- Born: 1418
- Died: 1482 (aged 63–64)
- Spouse(s): Árni Þorleifsson (1434–1440); Bjarni Ívarsson (?–1473)
- Children: Þorleifur Árnason, Ormur Bjarnason
- Parent(s): Loftur Guttormsson and Ingibjörg Pálsdóttir
- Relatives: Ólöf Loftsdóttir (sister), Eiríkur Loftsson slógnefur (brother), Ormur Loftsson (half-brother), Skúli Loftsson (half-brother)

= Soffía Loftsdóttir =

15th-century Icelandic noblewoman

Soffía Loftsdóttir (c. 1418–1482) was an Icelandic noblewoman in the 15th century, the youngest daughter of the knight Loftur Guttormsson the rich and his wife Ingibjörg Pálsdóttir. She was a full sister of Ólöf Loftsdóttir.

== Family ==
Loftur Guttormsson married off five of his children to the children of Þorleifur Árnason (the sýslumaður of Auðbrekka in Hörgárdalur, of Glaumbær in Skagafjörður, and of Vatnsfjörður (Ísafjarðardjúpi)) and his wife Vatnsfjarðar-Kristín Björnsdóttir. Ormur Loftsson and Skúli, the sons of Loftur and his mistress Kristín Oddsdóttir, married Solveig Þorleifsdóttir and Helgi Þorleifsdóttir, respectively.

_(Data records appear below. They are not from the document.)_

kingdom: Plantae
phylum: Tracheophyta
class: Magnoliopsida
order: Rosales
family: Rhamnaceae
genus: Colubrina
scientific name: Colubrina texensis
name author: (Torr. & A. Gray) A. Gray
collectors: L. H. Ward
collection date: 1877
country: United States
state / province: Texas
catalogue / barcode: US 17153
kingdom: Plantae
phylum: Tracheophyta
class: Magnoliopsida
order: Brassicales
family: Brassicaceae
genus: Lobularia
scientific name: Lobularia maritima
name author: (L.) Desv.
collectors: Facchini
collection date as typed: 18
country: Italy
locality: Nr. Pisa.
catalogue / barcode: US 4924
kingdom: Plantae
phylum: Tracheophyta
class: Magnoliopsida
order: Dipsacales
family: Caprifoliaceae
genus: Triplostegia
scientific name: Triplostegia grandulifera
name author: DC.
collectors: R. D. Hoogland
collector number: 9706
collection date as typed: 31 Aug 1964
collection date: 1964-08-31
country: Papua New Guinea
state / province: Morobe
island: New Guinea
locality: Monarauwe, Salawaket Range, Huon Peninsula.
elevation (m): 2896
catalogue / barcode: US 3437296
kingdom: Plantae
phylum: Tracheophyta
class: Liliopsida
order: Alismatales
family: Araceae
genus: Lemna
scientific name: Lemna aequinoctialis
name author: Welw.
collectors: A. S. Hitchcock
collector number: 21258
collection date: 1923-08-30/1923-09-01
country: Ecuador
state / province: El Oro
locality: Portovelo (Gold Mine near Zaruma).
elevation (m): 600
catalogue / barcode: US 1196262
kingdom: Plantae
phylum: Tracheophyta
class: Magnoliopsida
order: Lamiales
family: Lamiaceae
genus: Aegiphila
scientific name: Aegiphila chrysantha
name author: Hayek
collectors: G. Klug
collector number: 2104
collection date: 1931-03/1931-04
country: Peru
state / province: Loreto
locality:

Ólöf Loftsdóttir married the seneschal Björn ríki Þorleifsson, Guðný Þorleifsdóttir married Eiríkur Loftsson slógnefur, and Soffía married Árni Þorleifsson in 1434. She was likely very young at the time.

Soffía and Árni had a son named Þorleifur, named after his grandfather, who was born in 1437. Árni died in 1440 and Soffía later married Bjarni Ívarsson who was the secret son of Ívar hólmur Vigfússon who Jón Gerreksson's boys burned in the Kirkjuból farm in Miðnes in 1432. They had one son who they named Ormur. Bjarni died in 1473 and Soffía probably died shortly after while Ormur was still young. Margrét Vigfúsdóttir, Bjarni's aunt and Soffía's sister-in-law (the widow of her brother Þorvarður Loftsson), took him in and became his guardian. His guardianship and the matter of Soffía's inheritance later became a dispute between Margrét and Þorleifur's sons, Árni and Teitur, who went on to be a lawyer. They wanted their uncle Ormur's funds and the inheritance from their grandmother Soffía.